*PROBLEM TO WORK ON*
Reproduce the records below exactly as they appear, omitting any pictures they contain.

········

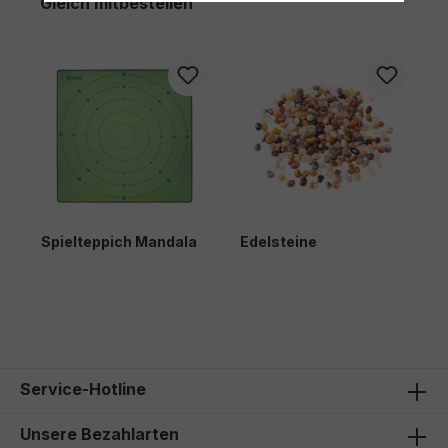
Produktgalerie überspringen
Gleich mitbestellen
-
Spielteppich Mandala
Edelsteine
H
217,50 €*
1
Service-Hotline
Unsere Bezahlarten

········

*ANSWER SECTION*
Produktgalerie überspringen
Gleich mitbestellen
-
Spielteppich Mandala
Edelsteine
H
217,50 €*
1
Service-Hotline
Unsere Bezahlarten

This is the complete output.